MiR-1291-5p expression was significantly increased in whole blood of women undergoing sPTL(Log fold change 1.12, FDR adjusted q=2.22×10−4), but decreased in monocytes of women undergoing sPTL (Log fold change −1.32, FDR adjusted q=2.45×104). We observed a significant negative correlation between expression of this miRNA in whole blood and in monocytes (p=0.02, ρ =-0.02, Spearman correlations, Supplemental Figure 1). This higher level in whole blood suggests that other sub-populations of blood cells (such as erythrocytes, platelets, lymphocytes or granulocytes) may have the opposite expression profile compared to monocytes and also contribute to the miRNA pool in women undergoing sPTL.
Comparison of expression differences across blood compartments
In our prior analysis of plasma from same patients from the OBS cohort, we identified significant differences in concentration of 132 miRNAs in whole plasma, EVs and EV depleted plasma [18]. Five of these miRNAs were also significantly different in monocytes, and three miRNAs were significantly different in whole blood (supplemental table 2). We examined correlations of these 8 miRNAs that were significantly upregulated in plasma samples as well as in whole blood and monocytes from the same patients (supplemental figure 2, N=44 samples with plasma and whole blood RNAseq data, N=42 samples with monocyte and whole blood sRNA sequencing data, and N=14 samples with RNAseq data in EVs and monocytes/whole blood).

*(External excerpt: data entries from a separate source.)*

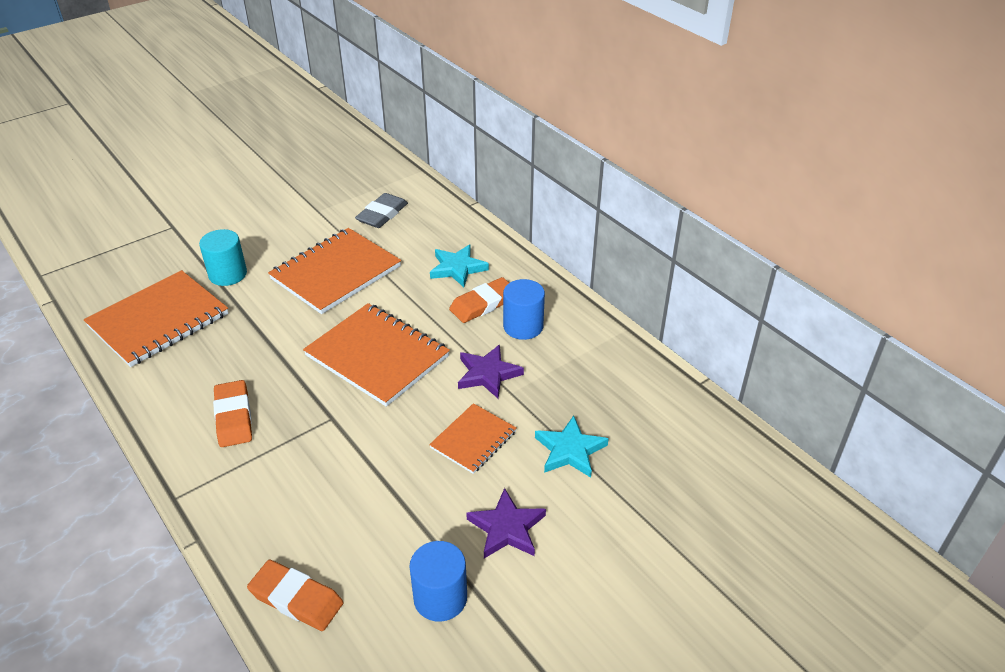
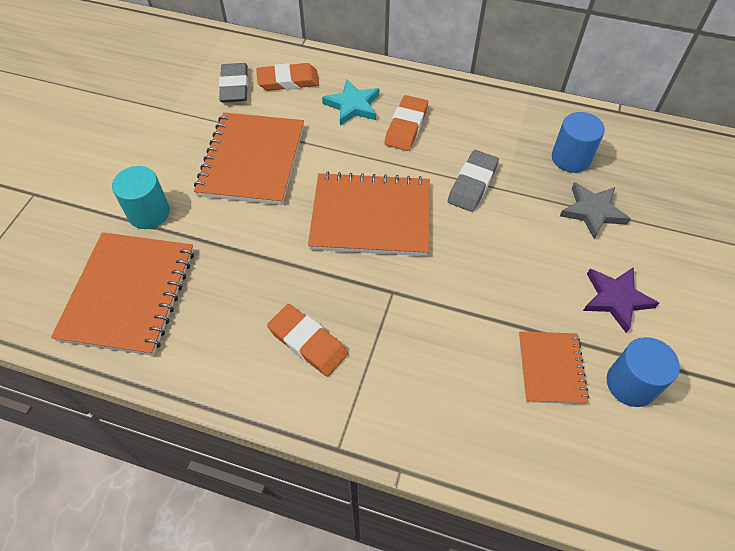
camera: 35 degrees left, 15 degrees up
(296, 598) = (534, 461): orange eraser -> orange eraser (288, 81)
(473, 440) = (519, 244): orange notebook -> orange notebook (551, 368)
(487, 374) = (472, 184): purple star -> grey eraser
(523, 326) = (456, 130): blue cylinder -> blue cylinder (571, 158)
(570, 450) = (592, 212): turquoise star -> grey star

Two miRNAs (miR-183-5p, and miR-331-3p) were increased and one miRNA (miR-328-3p) was decreased in both plasma and monocytes of women undergoing sPTL compared to TL controls. The concentration/expression of these miRNAs was not significantly correlated between whole plasma and monocytes (p>0.05, Spearman correlations). MiR-181b-5p was increased in monocytes and decreased in the plasma of women undergoing sPTL, and the expression/concentration of these miRNAs was inversely correlated in plasma and monocytes (ρ= −0.28, p=0.07). MiR-378c-5p was increased in both monocytes and in extracellular vesicles of women undergoing sPTL. We observed significant positive correlations (p<0.05) between whole blood miRNA levels and the levels in plasma and EVs in the 3 miRNAs significantly associated with sPTL in the previous studies: (1) MiR-374a-5p was decreased in both plasma and whole blood of women undergoing sPTL, (2) miR-381-3p was decreased in plasma but increased in whole blood of women undergoing sPTL, and (3) miR495-5p was decreased in the plasma and extracellular vesicles but increased in the whole blood of women undergoing sPTL compared to controls. This indicates that there is some overlap in signal related to sPTL that is detectable across different components of the blood within the same individuals.

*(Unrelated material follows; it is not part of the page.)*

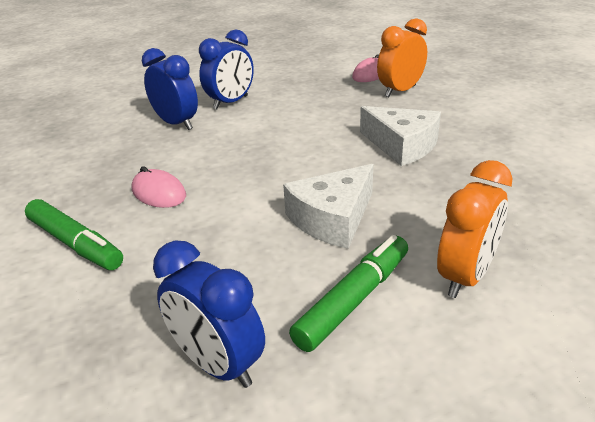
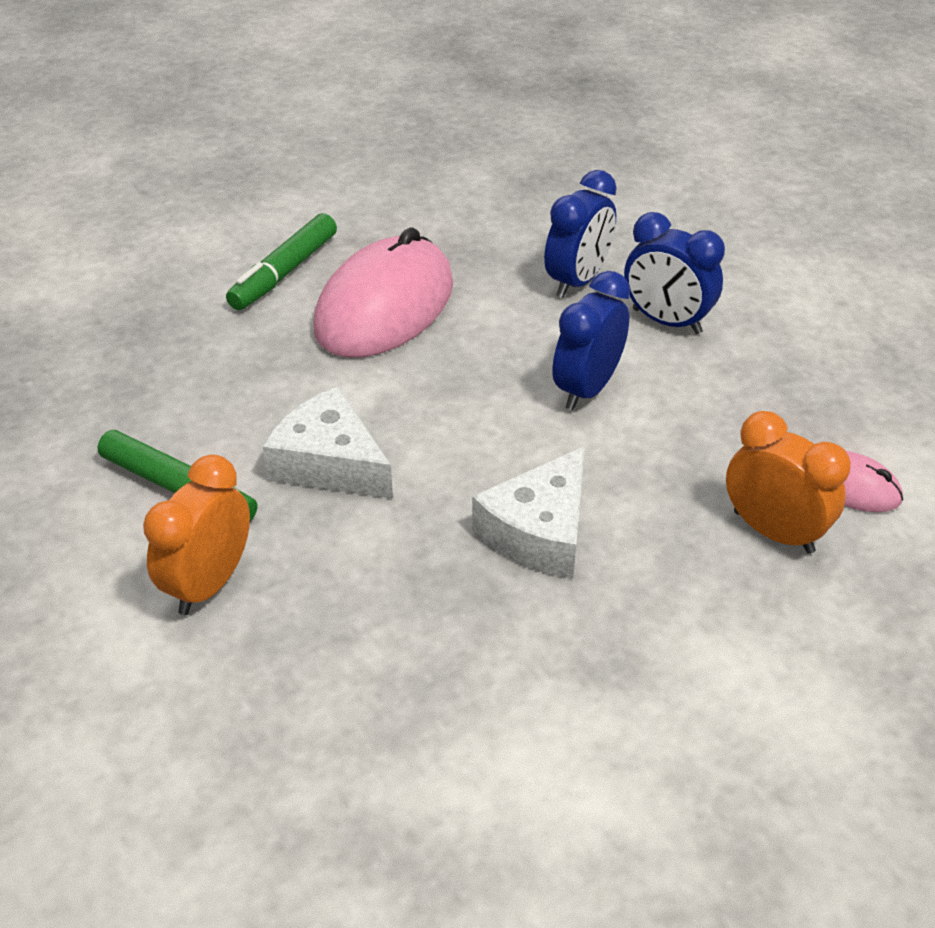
camera: 80 degrees right, 10 degrees up
(159, 193) = (385, 307): pink mouse -> pink mouse, size x2.12
(218, 364) = (103, 404): blue clock -> blue clock (587, 389)
(465, 276) = (209, 583): orange clock -> orange clock turned 90 degrees clockwise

Confirmation of target mRNAs of miRNAs associated with sPTL
We identified the putative mRNA targets of the differentially expressed miRNAs using the TargetScan database. TargetScan incorporates 14 features to predict miRNA-mRNA interactions and has shown to have the highest predictive value compared to similar tools [22]. From the TargetScan database, we included only the top 50% of predicted mRNA based on the “context ++” score (a metric of accuracy used by the database). We then compared mRNA expression of these predicted targets to the miRNA concentration within matched samples (GSE96097,[17]). We constrained miRNA-mRNA predicted interactions to only those which had a Spearman correlation coefficent ρ < −0.3 and a p <0.05, which represented 7.29% of the predicted genes in monocytes and 4.26% in whole blood (Supplemental table 3, Supplemental Figure 4). In monocytes, 541 genes were associated with 16 miRNAs, and in whole blood 303 genes were associated with 7 miRNAs. Based on this criteria, there were 2 miRNAs in whole blood with no confirmed mRNA targets.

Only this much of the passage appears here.